ISSN 1470-3947 (print) | ISSN 1479-6848 (online)

Endocrine Abstracts (2008) 16 P388

Smoking causes increased androgen levels in perimenopausal women

Sokratis Karaoulanis1, Andreas Rizoulis2, Eleni Ntamani3, Katerina Rizouli3, Nikos Liakos3, Athanasios Xiromeritis1, Zoi Nasika1, Aleksandros Papadimitriou4 & Nikiforos Angelopoulos1

1Department of Psychiatry, University of Thessaly, Larissa, Greece; 2Department of Medicine, Psychiatric Hospital of Athens, Athens, Greece; 3Biochemical Laboratory, University Hospital of Larissa, Larissa, Greece; 4Department of Neurology, University of Thessaly, Larissa, Greece.

Introduction: Several studies have investigated determinants for androgen levels in men, but few studies have included women. Epidemiological evidence has suggested that cigarette smoking has an anti-oestrogenic effect in women, but the effects of smoking on steroid hormone metabolism are not fully understood. We investigated whether there is a relationship between androgen levels and smoking in perimenopausal women.

Material and methods: We examined 75 perimenopausal women, 30 were smokers and 45 were non-smokers. All women were between the ages 40 and 55 and presented with a history of menstrual cycle irregularity of at least 6 months duration but not longer than 1 year of amenorrhea. We measured plasma testosterone (T), dehydroepiandrosterone sulphate (DHEAs), follicle stimulating hormone (FSH), luteinizing hormone (LH) and estradiol (E2) levels in these perimenopausal women. Pearson’s correlations were applied to evaluate the relationship between plasma hormone levels and smoking.
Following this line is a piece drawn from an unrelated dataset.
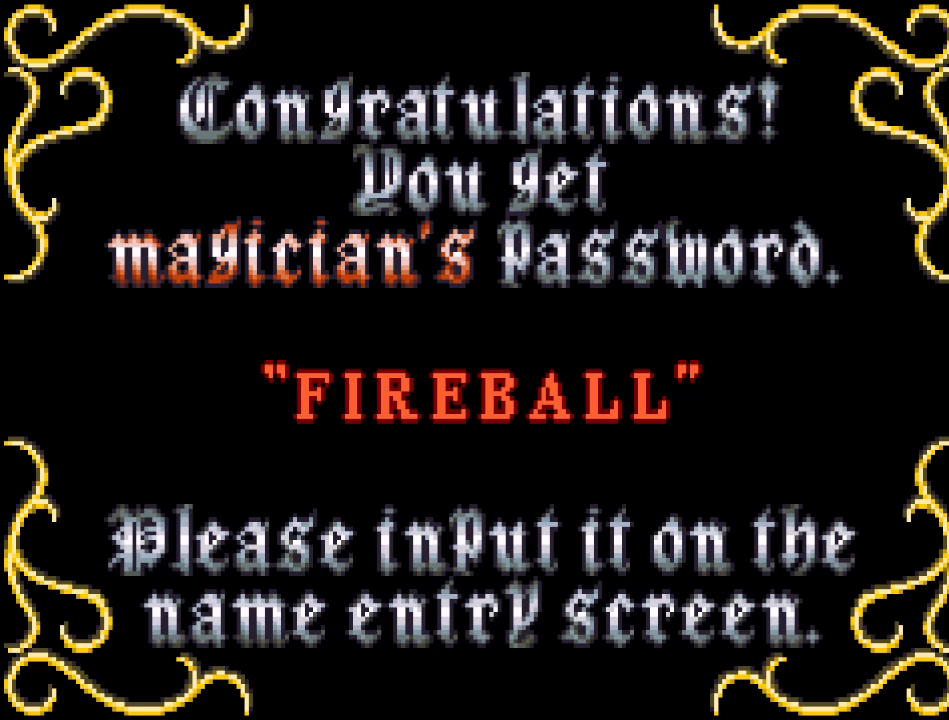
{"buttons": [], "events": []}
Results: The smokers had a higher level of testosterone and DHEAs than the non-smokers (P<0.01). Serum FSH, LH and E2 were similar in the two groups.
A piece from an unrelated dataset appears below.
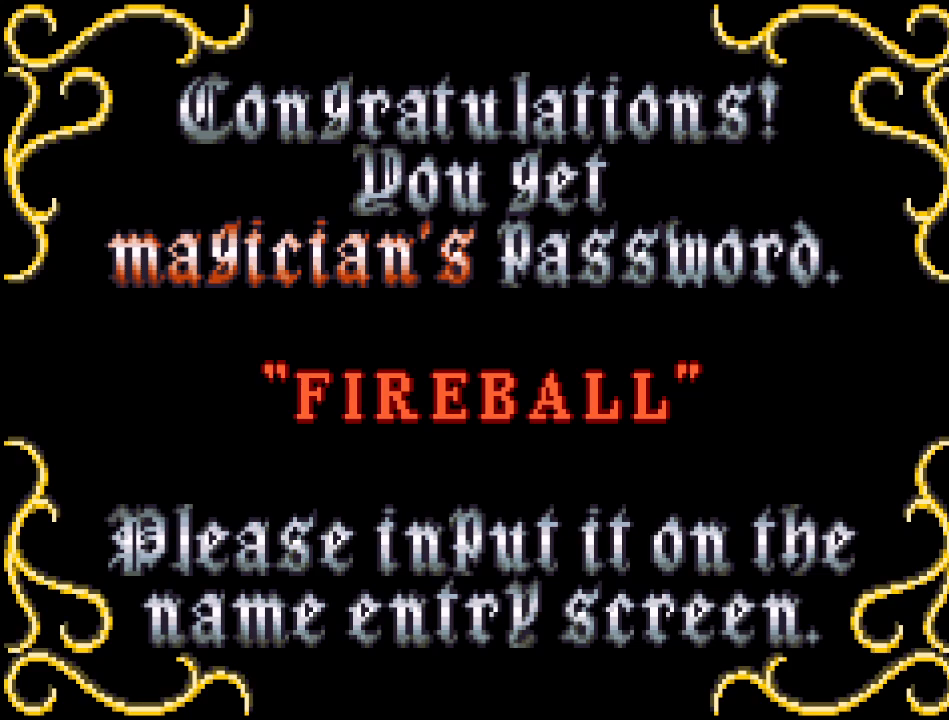
{"buttons": [], "events": [[66, "START", "down"], [217, "START", "up"]]}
Conclusions: Our results demonstrate that perimenopausal women who smoke have a higher serum concentration of testosterone and DHEAs than non-smokers. These results confirm previous reports that cigarette smoking does not affect serum estradiol in perimenopausal women and also support previous findings of increased levels of some adrenal steroids in postmenopausal women smokers.